In what is a fairly peculiar initiative, an alternative and independent school league table has been launched by a partnership of school leaders associations and an academy chain. The School Performance Tables were launched by United Learning, the Association of School and College Leaders, the National Association of Head Teachers and PiXL – a cross between a school leader professional association and an education consultancy.
The alternative school league table has been produced on the basis that current league tables are “too crude” and focus too much on the overhyped “C-D borderline” (currently schools are ranked by how many pupils achieve a C Grade at GCSE). The reason why the announcement is peculiar, is that the Government has recognised the “C-D” problem and are introducing widely welcome new measures to hold schools to account by league tables – which will be in place from September 2016 (with some schools able to opt in from September 2015).

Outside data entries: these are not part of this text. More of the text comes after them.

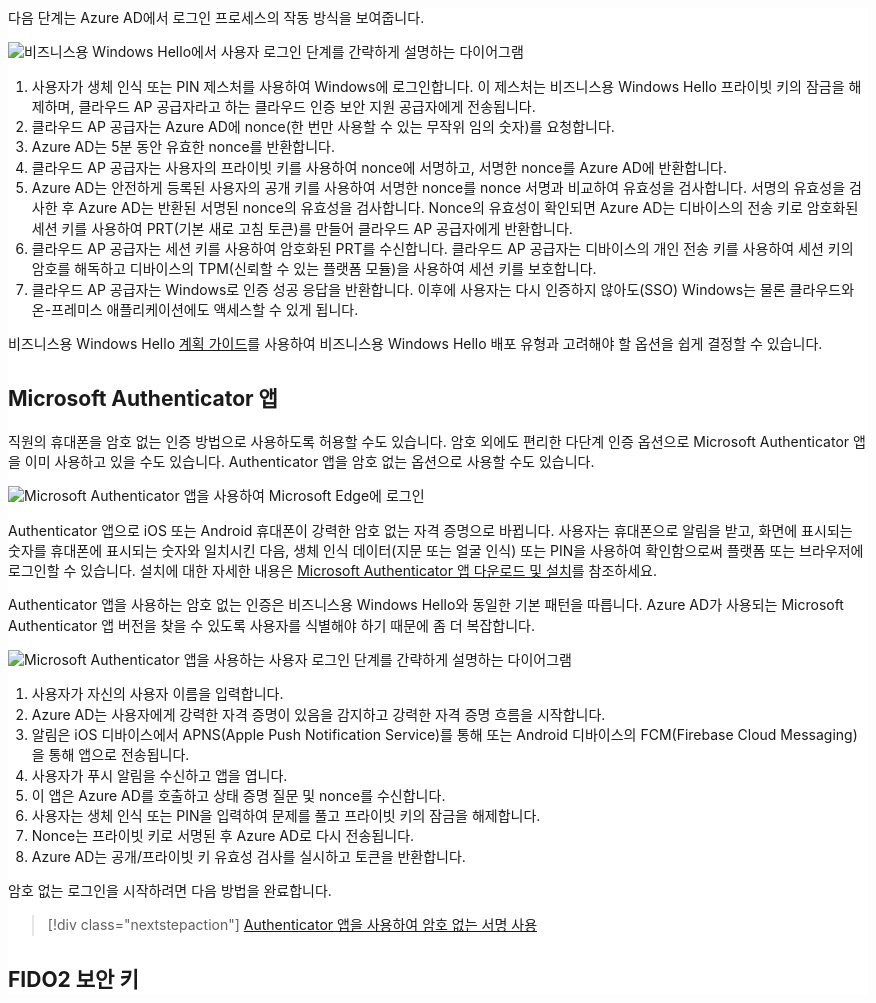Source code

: 다음 단계는 Azure AD에서 로그인 프로세스의 작동 방식을 보여줍니다.

![비즈니스용 Windows Hello에서 사용자 로그인 단계를 간략하게 설명하는 다이어그램](./media/concept-authentication-passwordless/windows-hello-flow.png)

1. 사용자가 생체 인식 또는 PIN 제스처를 사용하여 Windows에 로그인합니다. 이 제스처는 비즈니스용 Windows Hello 프라이빗 키의 잠금을 해제하며, 클라우드 AP 공급자라고 하는 클라우드 인증 보안 지원 공급자에게 전송됩니다.
1. 클라우드 AP 공급자는 Azure AD에 nonce(한 번만 사용할 수 있는 무작위 임의 숫자)를 요청합니다.
1. Azure AD는 5분 동안 유효한 nonce를 반환합니다.
1. 클라우드 AP 공급자는 사용자의 프라이빗 키를 사용하여 nonce에 서명하고, 서명한 nonce를 Azure AD에 반환합니다.
1. Azure AD는 안전하게 등록된 사용자의 공개 키를 사용하여 서명한 nonce를 nonce 서명과 비교하여 유효성을 검사합니다. 서명의 유효성을 검사한 후 Azure AD는 반환된 서명된 nonce의 유효성을 검사합니다. Nonce의 유효성이 확인되면 Azure AD는 디바이스의 전송 키로 암호화된 세션 키를 사용하여 PRT(기본 새로 고침 토큰)를 만들어 클라우드 AP 공급자에게 반환합니다.
1. 클라우드 AP 공급자는 세션 키를 사용하여 암호화된 PRT를 수신합니다. 클라우드 AP 공급자는 디바이스의 개인 전송 키를 사용하여 세션 키의 암호를 해독하고 디바이스의 TPM(신뢰할 수 있는 플랫폼 모듈)을 사용하여 세션 키를 보호합니다.
1. 클라우드 AP 공급자는 Windows로 인증 성공 응답을 반환합니다. 이후에 사용자는 다시 인증하지 않아도(SSO) Windows는 물론 클라우드와 온-프레미스 애플리케이션에도 액세스할 수 있게 됩니다.

비즈니스용 Windows Hello [계획 가이드](/windows/security/identity-protection/hello-for-business/hello-planning-guide)를 사용하여 비즈니스용 Windows Hello 배포 유형과 고려해야 할 옵션을 쉽게 결정할 수 있습니다.

## <a name="microsoft-authenticator-app"></a>Microsoft Authenticator 앱

직원의 휴대폰을 암호 없는 인증 방법으로 사용하도록 허용할 수도 있습니다. 암호 외에도 편리한 다단계 인증 옵션으로 Microsoft Authenticator 앱을 이미 사용하고 있을 수도 있습니다. Authenticator 앱을 암호 없는 옵션으로 사용할 수도 있습니다.

![Microsoft Authenticator 앱을 사용하여 Microsoft Edge에 로그인](./media/concept-authentication-passwordless/concept-web-sign-in-microsoft-authenticator-app.png)

Authenticator 앱으로 iOS 또는 Android 휴대폰이 강력한 암호 없는 자격 증명으로 바뀝니다. 사용자는 휴대폰으로 알림을 받고, 화면에 표시되는 숫자를 휴대폰에 표시되는 숫자와 일치시킨 다음, 생체 인식 데이터(지문 또는 얼굴 인식) 또는 PIN을 사용하여 확인함으로써 플랫폼 또는 브라우저에 로그인할 수 있습니다. 설치에 대한 자세한 내용은 [Microsoft Authenticator 앱 다운로드 및 설치](../user-help/user-help-auth-app-download-install.md)를 참조하세요.

Authenticator 앱을 사용하는 암호 없는 인증은 비즈니스용 Windows Hello와 동일한 기본 패턴을 따릅니다. Azure AD가 사용되는 Microsoft Authenticator 앱 버전을 찾을 수 있도록 사용자를 식별해야 하기 때문에 좀 더 복잡합니다.

![Microsoft Authenticator 앱을 사용하는 사용자 로그인 단계를 간략하게 설명하는 다이어그램](./media/concept-authentication-passwordless/authenticator-app-flow.png)

1. 사용자가 자신의 사용자 이름을 입력합니다.
1. Azure AD는 사용자에게 강력한 자격 증명이 있음을 감지하고 강력한 자격 증명 흐름을 시작합니다.
1. 알림은 iOS 디바이스에서 APNS(Apple Push Notification Service)를 통해 또는 Android 디바이스의 FCM(Firebase Cloud Messaging)을 통해 앱으로 전송됩니다.
1. 사용자가 푸시 알림을 수신하고 앱을 엽니다.
1. 이 앱은 Azure AD를 호출하고 상태 증명 질문 및 nonce를 수신합니다.
1. 사용자는 생체 인식 또는 PIN을 입력하여 문제를 풀고 프라이빗 키의 잠금을 해제합니다.
1. Nonce는 프라이빗 키로 서명된 후 Azure AD로 다시 전송됩니다.
1. Azure AD는 공개/프라이빗 키 유효성 검사를 실시하고 토큰을 반환합니다.

암호 없는 로그인을 시작하려면 다음 방법을 완료합니다.

> [!div class="nextstepaction"]
> [Authenticator 앱을 사용하여 암호 없는 서명 사용](howto-authentication-passwordless-phone.md)

## <a name="fido2-security-keys"></a>FIDO2 보안 키


[y]: ./media/fido2-compatibility/yes.png
[n]: ./media/fido2-compatibility/no.png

Since schools will have to opt-in to this alternative league, it could take at least two years before enough schools have signed up to make it effective – by which time the new Government tables will be in place. Perhaps an independent optional league table could compliment the Government’s statutory system. However I suspect only schools that achieve a good set of GCSE results will want to sign up to this version, as its focus is simply on overall academic performance, rather than the Government’s plans to rank performance in key subjects and pupil progress in those subjects. This in effect could become an elitist league table…
Competition between schools has been proven to improve performance. But competition between the leagues that rank them is simply confusing for all involved – not least the parents that these tables are aimed act.
Olly, PSi
… I nearly went with a sporting metaphor to describe the situation, but it’s not quite on the scale of this Great Schism.